A primeira decisão liminar sobre o tema veio justamente de um tribunal superior. O ministro Cesar Asfor Rocha, presidente do Superior Tribunal de Justiça (STJ) manteve a obrigação da Fundação Faculdade de Medicina, entidade que dá apoio à Faculdade de Medicina da Universidade de São Paulo (FMUSP), implementar as novas regras para o registro eletrônico. Para o ministro, que no próximo mês se despede da presidência do Tribunal, não existia perigo de a demora da decisão gerar dano irreparável.

No final de julho, no entanto, decisão do juiz da 23ª Vara do trabalho de Porto Alegre teve outro desfecho. Ao examinar o mandado de segurança coletivo do Sindicato dos Lojistas do Comércio de Porto Alegre, o juiz Volnei Mayer determinou que os lojistas, até 28 de junho de 2011, não sejam autuados por não cumprirem as exigências da portaria. Para ele, as empresas não tiveram tempo hábil para adquirir o novo aparelho. Outras decisões foram ainda mais além e suspenderam a validade de toda a portaria.

Em São Paulo, a Associação Brasileira de Bares e Restaurantes (Abrasel) conseguiu isentar seus associados de utilizarem o novo registro de jornada. A juíza responsável pelo caso levou em conta justamente as dificuldades para adaptação à portaria, além do tempo gasto com as marcações e o alto custo das novas regras, que seria refletido no preço final do produto. Ela ainda ressaltou que o novo registro não impede a fraude e que a impressão dos comprovantes gastará papel e tinta, o que vai na contramão da política de preservação ambiental. Marcel Cordeiro lembra outro ponto que pode ser considerado pela Justiça: as empresas certificadas pelo Ministério do Trabalho não estão dando conta de entregar os pedidos e hoje há fila de espera para conseguir os aparelhos.

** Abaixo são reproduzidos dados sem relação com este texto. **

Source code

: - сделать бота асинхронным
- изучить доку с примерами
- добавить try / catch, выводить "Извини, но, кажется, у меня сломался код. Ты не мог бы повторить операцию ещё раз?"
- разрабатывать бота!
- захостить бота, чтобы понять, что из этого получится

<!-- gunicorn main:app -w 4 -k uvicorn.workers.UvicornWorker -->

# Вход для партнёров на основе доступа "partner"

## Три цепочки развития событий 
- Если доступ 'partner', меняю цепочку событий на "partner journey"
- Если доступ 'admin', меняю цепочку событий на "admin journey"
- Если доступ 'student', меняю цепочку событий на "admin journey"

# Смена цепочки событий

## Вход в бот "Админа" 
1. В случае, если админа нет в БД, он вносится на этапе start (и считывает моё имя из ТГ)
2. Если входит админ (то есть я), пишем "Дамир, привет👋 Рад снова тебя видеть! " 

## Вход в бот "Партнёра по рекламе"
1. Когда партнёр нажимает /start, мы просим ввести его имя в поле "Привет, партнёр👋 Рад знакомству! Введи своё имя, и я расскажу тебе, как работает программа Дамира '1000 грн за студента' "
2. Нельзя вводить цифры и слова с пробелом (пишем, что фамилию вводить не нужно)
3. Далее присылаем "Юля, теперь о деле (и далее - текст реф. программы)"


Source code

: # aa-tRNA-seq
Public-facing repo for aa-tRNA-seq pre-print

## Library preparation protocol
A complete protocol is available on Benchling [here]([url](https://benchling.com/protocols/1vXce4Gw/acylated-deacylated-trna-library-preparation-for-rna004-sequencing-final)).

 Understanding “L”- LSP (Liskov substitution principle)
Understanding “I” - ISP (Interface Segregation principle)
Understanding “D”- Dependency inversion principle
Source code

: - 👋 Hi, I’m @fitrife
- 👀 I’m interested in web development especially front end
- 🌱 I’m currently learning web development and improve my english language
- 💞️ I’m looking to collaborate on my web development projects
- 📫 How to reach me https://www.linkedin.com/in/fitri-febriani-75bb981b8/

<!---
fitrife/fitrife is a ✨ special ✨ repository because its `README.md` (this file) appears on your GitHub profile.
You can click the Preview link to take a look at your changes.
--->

“As liminares favoráveis vão abrir caminho para outros questionamentos em casos concretos, como o alto investimento de determinada empresa”, completa. Gonçalves alerta que, mesmo com o Judiciário dividido, há fundamentos consideráveis dos dois lados. O Ministério do Trabalho anunciou, no final de julho, que nenhuma empresa será autuada até 25 de novembro por não ter instalado o novo aparelho. A primeira visita dos fiscais será apenas para dar orientações.

A Portaria 1.510, de 2009, cria um sistema que protege os horários lançados, mas é alvo de críticas por conta dos custos – um equipamento, que atende em média apenas 40 empregados, pode custar até R$ 6.000. A portaria exige que, a cada marcação de ponto, seja impresso um comprovante para o empregado, o que eleva os gastos com bobinas. Algumas empresas devem voltar ao sistema manual ou mecânico.

A Justiça está dividida. Juízes já concederam liminares que suspendem a aplicação da portaria do Ministério do Trabalho, mas também já negaram o afastamento da regra.